=== PROBLEM REQUIREMENTS ===
Transcribe the text of each of the following records line for line, keeping every word, number, and punctuation mark unchanged. Omit the pictures from your answer.

*** Opening SUPPLIED RECORDS ***

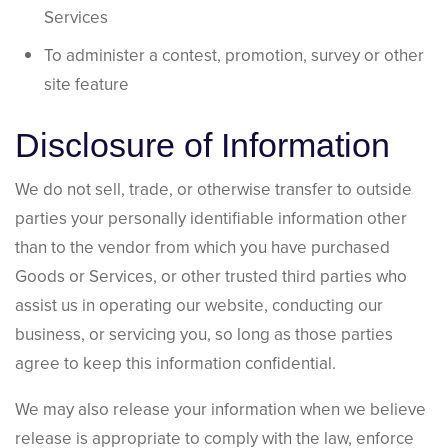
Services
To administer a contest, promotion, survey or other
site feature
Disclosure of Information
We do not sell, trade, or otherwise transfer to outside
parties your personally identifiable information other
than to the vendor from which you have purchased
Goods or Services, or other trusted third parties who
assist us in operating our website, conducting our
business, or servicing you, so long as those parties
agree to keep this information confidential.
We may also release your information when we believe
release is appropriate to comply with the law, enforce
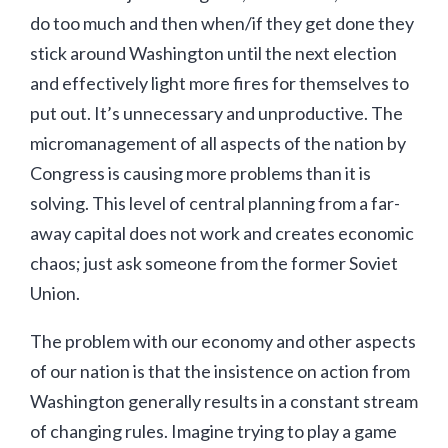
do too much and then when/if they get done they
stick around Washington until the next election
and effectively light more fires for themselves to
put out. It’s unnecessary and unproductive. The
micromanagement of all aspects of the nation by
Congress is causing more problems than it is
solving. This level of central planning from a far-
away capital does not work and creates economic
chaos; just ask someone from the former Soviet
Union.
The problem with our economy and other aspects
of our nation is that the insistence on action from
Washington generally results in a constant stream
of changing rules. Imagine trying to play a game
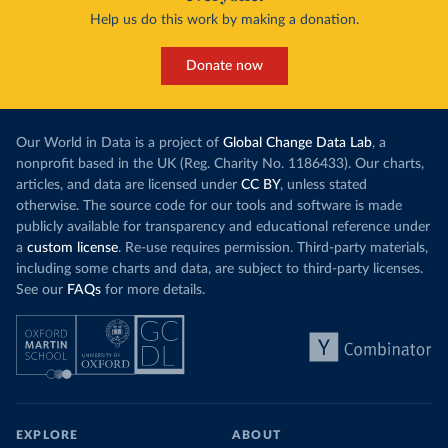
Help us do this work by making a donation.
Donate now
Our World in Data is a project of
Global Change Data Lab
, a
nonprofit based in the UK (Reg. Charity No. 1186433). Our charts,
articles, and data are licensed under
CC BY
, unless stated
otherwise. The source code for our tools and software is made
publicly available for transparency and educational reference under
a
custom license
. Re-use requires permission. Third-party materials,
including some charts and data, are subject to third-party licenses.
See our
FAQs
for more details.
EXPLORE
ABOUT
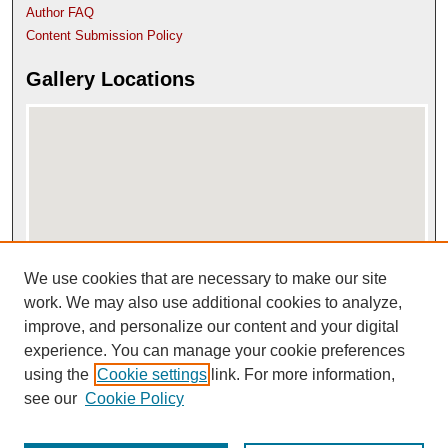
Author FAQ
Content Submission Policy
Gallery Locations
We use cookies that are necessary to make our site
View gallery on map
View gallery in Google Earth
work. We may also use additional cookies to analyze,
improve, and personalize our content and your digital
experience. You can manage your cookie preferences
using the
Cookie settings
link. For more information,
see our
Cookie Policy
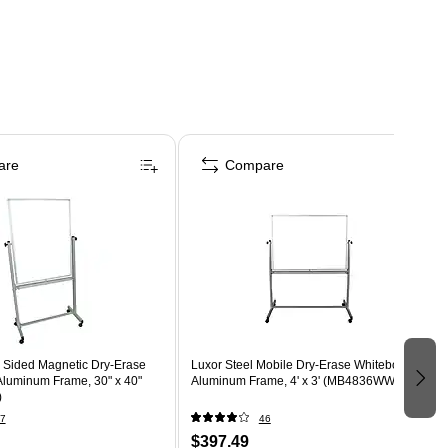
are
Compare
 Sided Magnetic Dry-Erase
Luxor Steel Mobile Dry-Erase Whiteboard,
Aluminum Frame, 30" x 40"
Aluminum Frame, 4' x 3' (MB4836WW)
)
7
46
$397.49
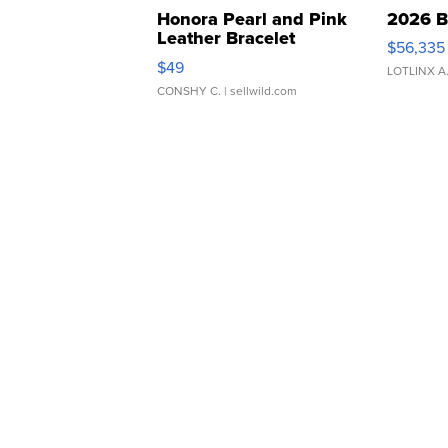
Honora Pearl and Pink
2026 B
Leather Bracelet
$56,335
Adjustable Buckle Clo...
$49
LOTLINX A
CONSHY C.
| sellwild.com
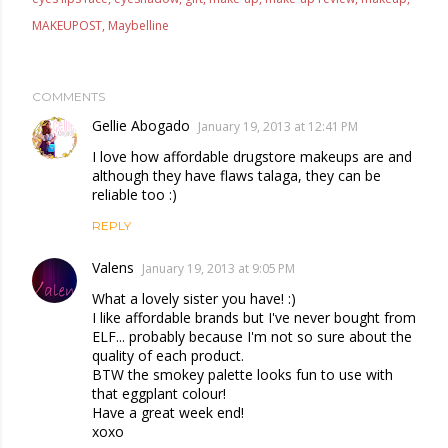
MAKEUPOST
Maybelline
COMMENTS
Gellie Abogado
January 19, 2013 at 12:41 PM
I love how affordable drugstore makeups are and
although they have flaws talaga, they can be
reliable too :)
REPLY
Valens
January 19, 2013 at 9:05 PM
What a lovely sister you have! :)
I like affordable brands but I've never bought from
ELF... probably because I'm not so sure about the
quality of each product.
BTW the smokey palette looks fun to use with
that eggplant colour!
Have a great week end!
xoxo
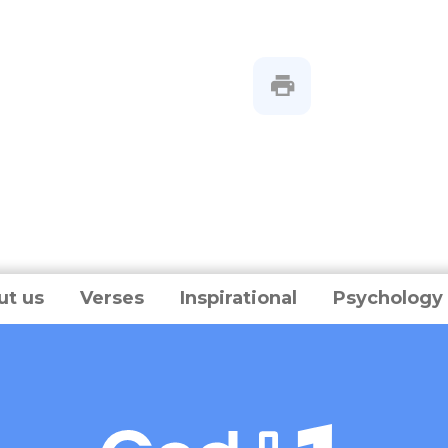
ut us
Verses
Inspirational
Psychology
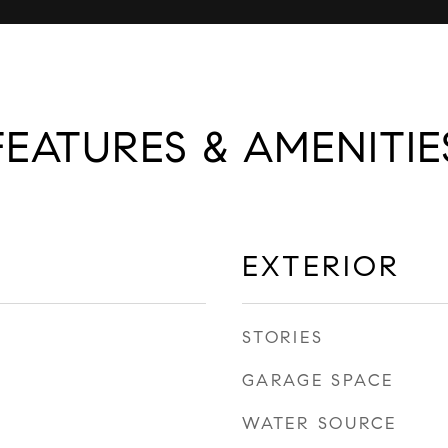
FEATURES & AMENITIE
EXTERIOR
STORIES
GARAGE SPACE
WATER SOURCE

*** Closing SUPPLIED RECORDS ***

=== ANSWER TO THIS EXERCISE ===
Services
To administer a contest, promotion, survey or other
site feature
Disclosure of Information
We do not sell, trade, or otherwise transfer to outside
parties your personally identifiable information other
than to the vendor from which you have purchased
Goods or Services, or other trusted third parties who
assist us in operating our website, conducting our
business, or servicing you, so long as those parties
agree to keep this information confidential.
We may also release your information when we believe
release is appropriate to comply with the law, enforce
do too much and then when/if they get done they
stick around Washington until the next election
and effectively light more fires for themselves to
put out. It’s unnecessary and unproductive. The
micromanagement of all aspects of the nation by
Congress is causing more problems than it is
solving. This level of central planning from a far-
away capital does not work and creates economic
chaos; just ask someone from the former Soviet
Union.
The problem with our economy and other aspects
of our nation is that the insistence on action from
Washington generally results in a constant stream
of changing rules. Imagine trying to play a game
Help us do this work by making a donation.
Donate now
Our World in Data is a project of
Global Change Data Lab
, a
nonprofit based in the UK (Reg. Charity No. 1186433). Our charts,
articles, and data are licensed under
CC BY
, unless stated
otherwise. The source code for our tools and software is made
publicly available for transparency and educational reference under
a
custom license
. Re-use requires permission. Third-party materials,
including some charts and data, are subject to third-party licenses.
See our
FAQs
for more details.
EXPLORE
ABOUT
Author FAQ
Content Submission Policy
Gallery Locations
We use cookies that are necessary to make our site
View gallery on map
View gallery in Google Earth
work. We may also use additional cookies to analyze,
improve, and personalize our content and your digital
experience. You can manage your cookie preferences
using the
Cookie settings
link. For more information,
see our
Cookie Policy
are
Compare
 Sided Magnetic Dry-Erase
Luxor Steel Mobile Dry-Erase Whiteboard,
Aluminum Frame, 30" x 40"
Aluminum Frame, 4' x 3' (MB4836WW)
)
7
46
$397.49
Honora Pearl and Pink
2026 B
Leather Bracelet
$56,335
Adjustable Buckle Clo...
$49
LOTLINX A
CONSHY C.
| sellwild.com
MAKEUPOST
Maybelline
COMMENTS
Gellie Abogado
January 19, 2013 at 12:41 PM
I love how affordable drugstore makeups are and
although they have flaws talaga, they can be
reliable too :)
REPLY
Valens
January 19, 2013 at 9:05 PM
What a lovely sister you have! :)
I like affordable brands but I've never bought from
ELF... probably because I'm not so sure about the
quality of each product.
BTW the smokey palette looks fun to use with
that eggplant colour!
Have a great week end!
xoxo
ut us
Verses
Inspirational
Psychology
FEATURES & AMENITIE
EXTERIOR
STORIES
GARAGE SPACE
WATER SOURCE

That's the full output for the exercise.